While the current U.S. military
action in Afghanistan is popular and perhaps necessary to ensure our own
security, I believe it is important to point that regardless of the tragic
events of September 11, this campaign was inevitable, and it will result
in the creation of enormous amounts of new wealth. This is significant
because U.S. companies will be among the largest beneficiaries.
To understand why, a little
geography lesson is needed. Afghanistan shares borders with a half
dozen countries, but most remarkable among them is the nation of Turkmenistan.
Turkmenistan has estimated oil reserves of nearly 1.7 billion barrels,
and that is interesting.
They also have proven natural
gas reserves of more than 100 trillion cubic feet, and that is very,
very interesting.
In the past, Turkmenistan
has been forced to deal with the problem of getting its vast stores of
natural gas to market in unsatisfactory ways.

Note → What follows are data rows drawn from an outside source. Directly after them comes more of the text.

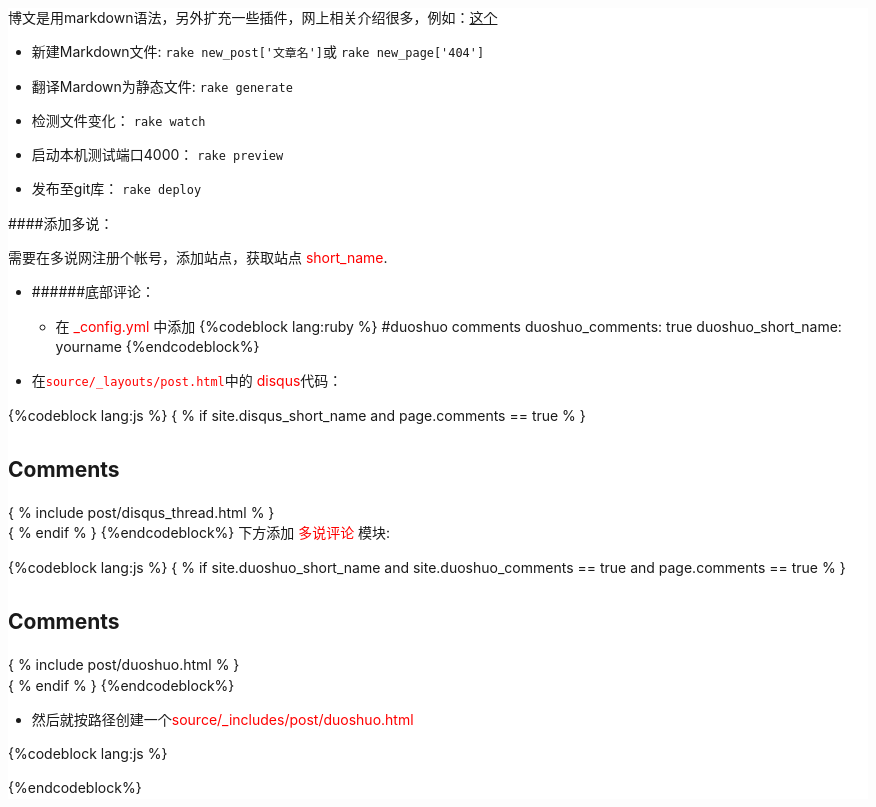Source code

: 博文是用markdown语法，另外扩充一些插件，网上相关介绍很多，例如：[这个](http://daringfireball.net/projects/markdown/)

* 新建Markdown文件: 		 `rake new_post['文章名']`或 `rake new_page['404']`

* 翻译Mardown为静态文件:   `rake generate`

* 检测文件变化：			`rake watch`

* 启动本机测试端口4000：  `rake preview`

* 发布至git库：			`rake deploy`


####添加多说：

  需要在多说网注册个帐号，添加站点，获取站点 <font color=red>short_name</font>.

* ######底部评论：

	* 在 <font color=red> _config.yml</font> 	中添加
{%codeblock lang:ruby %}
#duoshuo comments
duoshuo_comments: true
duoshuo_short_name: yourname
{%endcodeblock%}
* 在<font color=red>`source/_layouts/post.html`</font>中的<font color=red> disqus</font>代码：

{%codeblock lang:js %}
{ % if site.disqus_short_name and page.comments == true % }
	<section>
		<h1>Comments</h1>
 		<div id="disqus_thread" aria-live="polite">{ % include post/disqus_thread.html % }</div>
	</section>
{ % endif % }
{%endcodeblock%}
下方添加 <font color=red>多说评论</font> 模块:

{%codeblock lang:js %}
{ % if site.duoshuo_short_name and site.duoshuo_comments == true and  page.comments == true % }
<section>
 			<h1>Comments</h1>
 				<div id="comments" aria-live="polite">{ % include post/duoshuo.html % }</div>
 				</section>
{ % endif % }
{%endcodeblock%}

* 然后就按路径创建一个<font color=red>source/_includes/post/duoshuo.html</font>

{%codeblock lang:js %}
	<!-- Duoshuo Comment BEGIN -->
	<div class="ds-thread" data-title="{% if site.titlecase %}{{ post.title | site.titlecase }}{% else %}{{ post.title }}{% endif %}"></div>
	<script type="text/javascript">
	  var duoshuoQuery = {short_name:"{{ site.duoshuo_short_name }}"};
	  (function() {
	    var ds = document.createElement('script');
	    ds.type = 'text/javascript';
	    ds.async = true;
	    ds.src = 'http://static.duoshuo.com/embed.js';
	    ds.charset = 'UTF-8';
	    (document.getElementsByTagName('head')[0]  || document.getElementsByTagName('body')[0]).appendChild(ds);
	    })();
	</script>
	<!-- Duoshuo Comment END -->
{%endcodeblock%}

Historically they have had
to rely almost exclusively on the Russian pipeline network and a pipe link
to neighboring Iran to get any of their gas to lucrative foreign markets.
These limitations have caused serious trouble for Turkmenistan, especially
with the collapse of the Soviet Union; former Soviet states such
as Azerbaijan, Kazakhstan,
and Ukraine often have been delinquent in payment, or could not pay
fully in cash for the gas they received.
In the late 1990s an ambitious
idea was proposed by a new corporate consortium, the Central Asian Gas
Pipeline group, known as CentGas. Smaller players in this group initially
included South Korea's Hyundai and Russia's Gazprom; the two biggest
were U.S.-based Unocal and Saudi Arabia's Delta Nimir Oil. The plan
revolved around a pipeline which would move Turkmenistan's valuable natural
gas to Pakistan's pipeline grid, from which point it could be sold to the
West. The line would run from the Turkmen field near Dauletabad through
the Afghanistan towns of Herat and Kandahar, down to Quetta in Pakistan
and then on to the grid in Sui. The project was estimated to have
a cost of around $2 billion, a tiny sum compared to the money to be made.
The only problem was the
fear that various tribal factions in Afghanistan would sabotage the pipeline,
mostly because U.S. or Russian companies were involved. It was for
this reason that the stabilizing effects of the new Taliban rule were embraced;
in early 1998 the Taliban signed an agreement with CentGas which would
net the ruling party $50 to $100 million each year as "transit fees".
As the largest investor
in CentGas, Unocal arranged for a Taliban delegation to visit Texas.
To help push the project in Washington, they hired former secretary of
state Henry Kissinger and former U.S. ambassador to Pakistan Robert Oakley.
But by August, U.S. public
sentiment would no longer permit an American company to do business with
the Taliban. The effects of the BBC special "Behind the Veil", a
documentary showing the human rights abuses in Afghanistan, had combined
with a U.S. missile strike south of Kabul to create a public relations
nightmare for Unocal. As a result, they withdrew from CentGas and
issued numerous press releases indicating they would have no business dealings
with the Taliban.
However, the CentGas consortium
has not disappeared. Delta Nimir Oil retains its controlling interest,
and the energy minister of Turkmenistan maintains a belief that the project
could be revived if the stability of Afghanistan could be assured.
Delta is currently partnered with several U.S. oil companies in projects
throughout the world, most notably with Amerada Hess to develop the nearby
Caspian region. According to the U.S. embassy in Turkmenistan, there are
more that 50 U.S. companies "resident and conducting business" in that
country. Among the more notable is oil industry giant ExxonMobil
corporation, who holds a majority stake in Turkmenistan's best-producing
oil and gas fields.
Direct involvement with
the Taliban is no longer necessary for U.S. corporations who wish to benefit
from the natural resources of Central Asia. The U.S. government has
made it clear that stability in Afghanistan is one of its central goals
in the current military operation; I suspect it will become clear
in coming weeks that the U.S. will require a similar stability in Pakistan,
thereby closing the circuit of pipeline between Turkmenistan and the West.
It can certainly be argued
that a monetary windfall for U.S. companies numbering in the trillions
of dollars represents a significant U.S. policy interest; however
it seems imprudent not to question the loftier motives the current administration
would ascribe to the "war on terror".